Pacific Marine Environmental Laboratory, NOAA, Seattle, Washington

Journal of Geophysical Research, 101(B6), 13,741–13,753 (1996)
Not subject to U.S. copyright. Published in 1996 by the American Geophysical Union.

Fine-Scale Trends

Of the indexes given above, Enet, Axs, and us are available essentially continuously along all three ridge sections; AMC percent coverage is available only for the EPR. A comparison of Enet with the plume distribution (Figure 3) allows a test of the Francheteau and Ballard [1983] hypothesis that hydrothermal venting is favored at bathymetric highs. The agreement between Enet and plume location is robust on some segments (e.g., Endeavour, 9°17­10°05N) but weak on most. Correlations weaken considerably as the along-axis variability of Enet decreases with increasing us. In general, little venting occurs where Enet < ~0.35 km.

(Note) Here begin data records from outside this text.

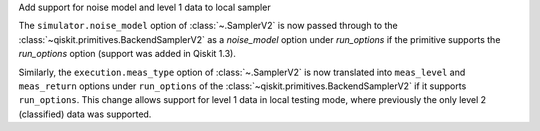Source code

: Add support for noise model and level 1 data to local sampler

The ``simulator.noise_model`` option of :class:`~.SamplerV2` is now passed
through to the :class:`~qiskit.primitives.BackendSamplerV2` as a `noise_model`
option under `run_options` if the primitive supports the `run_options` option
(support was added in Qiskit 1.3).

Similarly, the ``execution.meas_type`` option of :class:`~.SamplerV2` is now
translated into ``meas_level`` and ``meas_return`` options under
``run_options`` of the :class:`~qiskit.primitives.BackendSamplerV2` if it
supports ``run_options``. This change allows support for level 1 data in local
testing mode, where previously the only level 2 (classified) data was
supported.
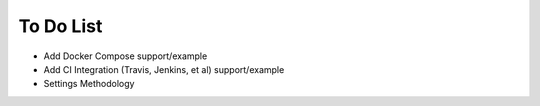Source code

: To Do List
==========

* Add Docker Compose support/example
* Add CI Integration (Travis, Jenkins, et al) support/example
* Settings Methodology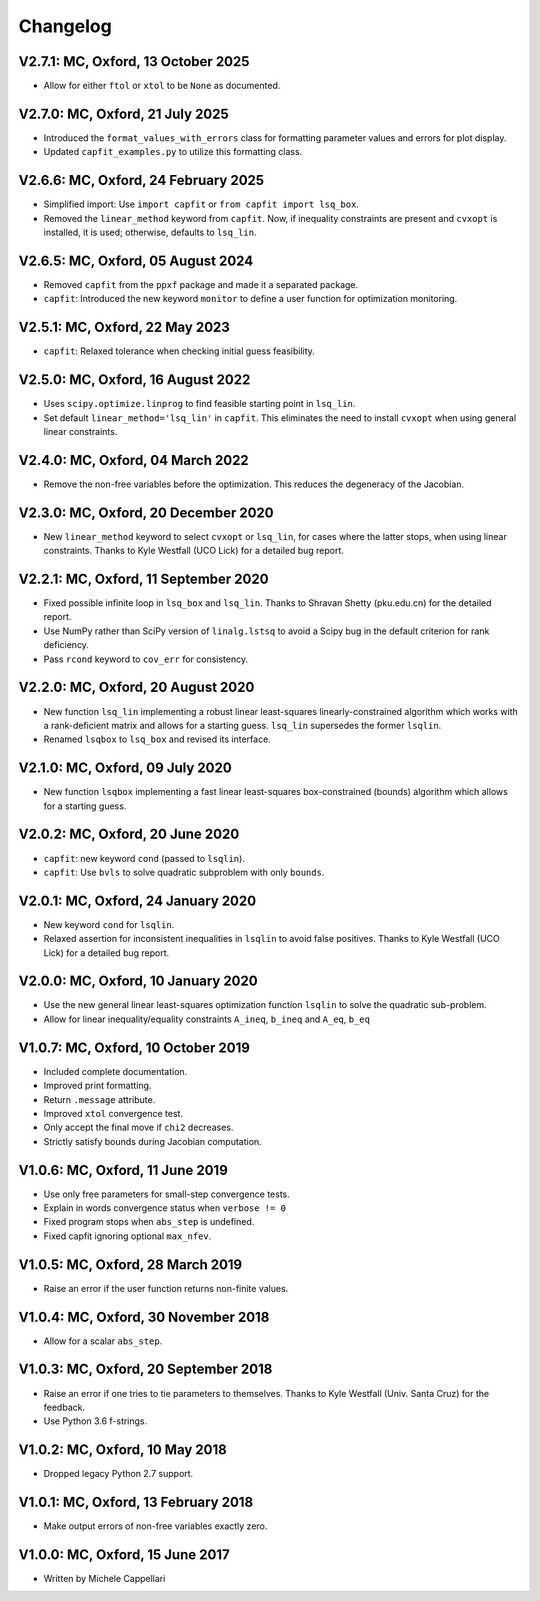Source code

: 
Changelog
---------

V2.7.1: MC, Oxford, 13 October 2025
+++++++++++++++++++++++++++++++++++

- Allow for either ``ftol`` or ``xtol`` to be ``None`` as documented.

V2.7.0: MC, Oxford, 21 July 2025
++++++++++++++++++++++++++++++++

- Introduced the ``format_values_with_errors`` class for formatting parameter
  values and errors for plot display.
- Updated ``capfit_examples.py`` to utilize this formatting class.

V2.6.6: MC, Oxford, 24 February 2025
++++++++++++++++++++++++++++++++++++

- Simplified import: Use ``import capfit`` or ``from capfit import lsq_box``.
- Removed the ``linear_method`` keyword from ``capfit``. Now, if inequality
  constraints are present and ``cvxopt`` is installed, it is used; otherwise,
  defaults to ``lsq_lin``.

V2.6.5: MC, Oxford, 05 August 2024
++++++++++++++++++++++++++++++++++

- Removed ``capfit`` from the ``ppxf`` package and made it a separated package.
- ``capfit``: Introduced the new keyword ``monitor`` to define a user function
  for optimization monitoring.

V2.5.1: MC, Oxford, 22 May 2023
+++++++++++++++++++++++++++++++

- ``capfit``: Relaxed tolerance when checking initial guess feasibility.

V2.5.0: MC, Oxford, 16 August 2022
++++++++++++++++++++++++++++++++++

- Uses ``scipy.optimize.linprog`` to find feasible starting point in ``lsq_lin``.
- Set default ``linear_method='lsq_lin'`` in ``capfit``. This eliminates the
  need to install ``cvxopt`` when using general linear constraints.

V2.4.0: MC, Oxford, 04 March 2022
+++++++++++++++++++++++++++++++++

- Remove the non-free variables before the optimization.
  This reduces the degeneracy of the Jacobian.

V2.3.0: MC, Oxford, 20 December 2020
++++++++++++++++++++++++++++++++++++

- New ``linear_method`` keyword to select ``cvxopt`` or ``lsq_lin``,
  for cases where the latter stops, when using linear constraints.
  Thanks to Kyle Westfall (UCO Lick) for a detailed bug report.

V2.2.1: MC, Oxford, 11 September 2020
+++++++++++++++++++++++++++++++++++++

- Fixed possible infinite loop in ``lsq_box`` and ``lsq_lin``.
  Thanks to Shravan Shetty (pku.edu.cn) for the detailed report.
- Use NumPy rather than SciPy version of ``linalg.lstsq`` to avoid
  a Scipy bug in the default criterion for rank deficiency.
- Pass ``rcond`` keyword to ``cov_err`` for consistency.

V2.2.0: MC, Oxford, 20 August 2020
++++++++++++++++++++++++++++++++++

- New function ``lsq_lin`` implementing a robust linear least-squares
  linearly-constrained algorithm which works with a rank-deficient matrix and
  allows for a starting guess. ``lsq_lin`` supersedes the former ``lsqlin``.
- Renamed ``lsqbox`` to ``lsq_box`` and revised its interface.

V2.1.0: MC, Oxford, 09 July 2020
++++++++++++++++++++++++++++++++

- New function ``lsqbox`` implementing a fast linear least-squares
  box-constrained (bounds) algorithm which allows for a starting guess.

V2.0.2: MC, Oxford, 20 June 2020
++++++++++++++++++++++++++++++++

- ``capfit``: new keyword ``cond`` (passed to ``lsqlin``).
- ``capfit``: Use ``bvls`` to solve quadratic subproblem with only ``bounds``.

V2.0.1: MC, Oxford, 24 January 2020
+++++++++++++++++++++++++++++++++++

- New keyword ``cond`` for ``lsqlin``.
- Relaxed assertion for inconsistent inequalities in ``lsqlin`` to avoid false
  positives. Thanks to Kyle Westfall (UCO Lick) for a detailed bug report.

V2.0.0: MC, Oxford, 10 January 2020
+++++++++++++++++++++++++++++++++++

- Use the new general linear least-squares optimization
  function ``lsqlin`` to solve the quadratic sub-problem.
- Allow for linear inequality/equality constraints
  ``A_ineq``, ``b_ineq`` and  ``A_eq``, ``b_eq``

V1.0.7: MC, Oxford, 10 October 2019
+++++++++++++++++++++++++++++++++++

- Included complete documentation.
- Improved print formatting.
- Return ``.message`` attribute.
- Improved ``xtol`` convergence test.
- Only accept the final move if ``chi2`` decreases.
- Strictly satisfy bounds during Jacobian computation.

V1.0.6: MC, Oxford, 11 June 2019
++++++++++++++++++++++++++++++++

- Use only free parameters for small-step convergence tests.
- Explain in words convergence status when ``verbose != 0``
- Fixed program stops when ``abs_step`` is undefined.
- Fixed capfit ignoring optional ``max_nfev``.

V1.0.5: MC, Oxford, 28 March 2019
+++++++++++++++++++++++++++++++++

- Raise an error if the user function returns non-finite values.

V1.0.4: MC, Oxford, 30 November 2018
++++++++++++++++++++++++++++++++++++

- Allow for a scalar ``abs_step``.

V1.0.3: MC, Oxford, 20 September 2018
+++++++++++++++++++++++++++++++++++++

- Raise an error if one tries to tie parameters to themselves.
  Thanks to Kyle Westfall (Univ. Santa Cruz) for the feedback.
- Use Python 3.6 f-strings.

V1.0.2: MC, Oxford, 10 May 2018
+++++++++++++++++++++++++++++++

- Dropped legacy Python 2.7 support.

V1.0.1: MC, Oxford, 13 February 2018
++++++++++++++++++++++++++++++++++++

- Make output errors of non-free variables exactly zero.

V1.0.0: MC, Oxford, 15 June 2017
++++++++++++++++++++++++++++++++

- Written by Michele Cappellari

Agreement between Axs and plume distribution is better, particularly on faster spreading segments (Figure 3). Axs is more sensitive because at the fastest spreading rates its along-axis dynamic range remains higher than that of Enet. Virtually all significant plumes occur where Axs > ~3.5 km2, especially on the JDFR and the northern EPR.

The correlation between AMC and plume presence is less precise than either of the two bathymetric variables. In general, extensive venting occurs only where an AMC reflector is observed, although an observable AMC does not guarantee hydrothermal venting (Figure 3). Neither is there a clear relation between AMC depth and plumes. Apparent variations in AMC depth often result from slight wander of the ship track away from the narrow region of minimum thickness of layer 2A [Kent et al., 1993a, b].